[Task statement]: Character for character, write out the data below.

+++ Extracted information

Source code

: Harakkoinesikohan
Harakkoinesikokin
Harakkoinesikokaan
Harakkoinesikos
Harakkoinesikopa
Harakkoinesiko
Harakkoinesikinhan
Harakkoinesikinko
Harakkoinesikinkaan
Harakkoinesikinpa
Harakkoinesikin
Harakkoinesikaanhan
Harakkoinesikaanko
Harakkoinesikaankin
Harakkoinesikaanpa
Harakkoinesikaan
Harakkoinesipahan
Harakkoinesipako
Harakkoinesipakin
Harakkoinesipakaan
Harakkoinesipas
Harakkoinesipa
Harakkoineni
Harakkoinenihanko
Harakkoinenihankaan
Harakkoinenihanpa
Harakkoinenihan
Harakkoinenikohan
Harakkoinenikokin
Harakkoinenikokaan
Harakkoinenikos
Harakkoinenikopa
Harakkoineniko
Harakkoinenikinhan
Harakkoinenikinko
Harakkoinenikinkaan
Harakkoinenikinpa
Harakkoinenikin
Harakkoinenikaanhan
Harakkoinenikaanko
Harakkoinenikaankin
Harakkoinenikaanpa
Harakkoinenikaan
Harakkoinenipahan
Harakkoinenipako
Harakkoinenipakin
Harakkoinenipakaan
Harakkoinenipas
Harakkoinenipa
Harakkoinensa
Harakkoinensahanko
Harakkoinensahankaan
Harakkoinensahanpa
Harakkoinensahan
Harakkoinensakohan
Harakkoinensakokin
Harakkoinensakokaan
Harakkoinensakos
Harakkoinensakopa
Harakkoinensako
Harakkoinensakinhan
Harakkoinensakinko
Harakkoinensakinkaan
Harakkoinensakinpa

++++++

[Answer]:
Source code

: Harakkoinesikohan
Harakkoinesikokin
Harakkoinesikokaan
Harakkoinesikos
Harakkoinesikopa
Harakkoinesiko
Harakkoinesikinhan
Harakkoinesikinko
Harakkoinesikinkaan
Harakkoinesikinpa
Harakkoinesikin
Harakkoinesikaanhan
Harakkoinesikaanko
Harakkoinesikaankin
Harakkoinesikaanpa
Harakkoinesikaan
Harakkoinesipahan
Harakkoinesipako
Harakkoinesipakin
Harakkoinesipakaan
Harakkoinesipas
Harakkoinesipa
Harakkoineni
Harakkoinenihanko
Harakkoinenihankaan
Harakkoinenihanpa
Harakkoinenihan
Harakkoinenikohan
Harakkoinenikokin
Harakkoinenikokaan
Harakkoinenikos
Harakkoinenikopa
Harakkoineniko
Harakkoinenikinhan
Harakkoinenikinko
Harakkoinenikinkaan
Harakkoinenikinpa
Harakkoinenikin
Harakkoinenikaanhan
Harakkoinenikaanko
Harakkoinenikaankin
Harakkoinenikaanpa
Harakkoinenikaan
Harakkoinenipahan
Harakkoinenipako
Harakkoinenipakin
Harakkoinenipakaan
Harakkoinenipas
Harakkoinenipa
Harakkoinensa
Harakkoinensahanko
Harakkoinensahankaan
Harakkoinensahanpa
Harakkoinensahan
Harakkoinensakohan
Harakkoinensakokin
Harakkoinensakokaan
Harakkoinensakos
Harakkoinensakopa
Harakkoinensako
Harakkoinensakinhan
Harakkoinensakinko
Harakkoinensakinkaan
Harakkoinensakinpa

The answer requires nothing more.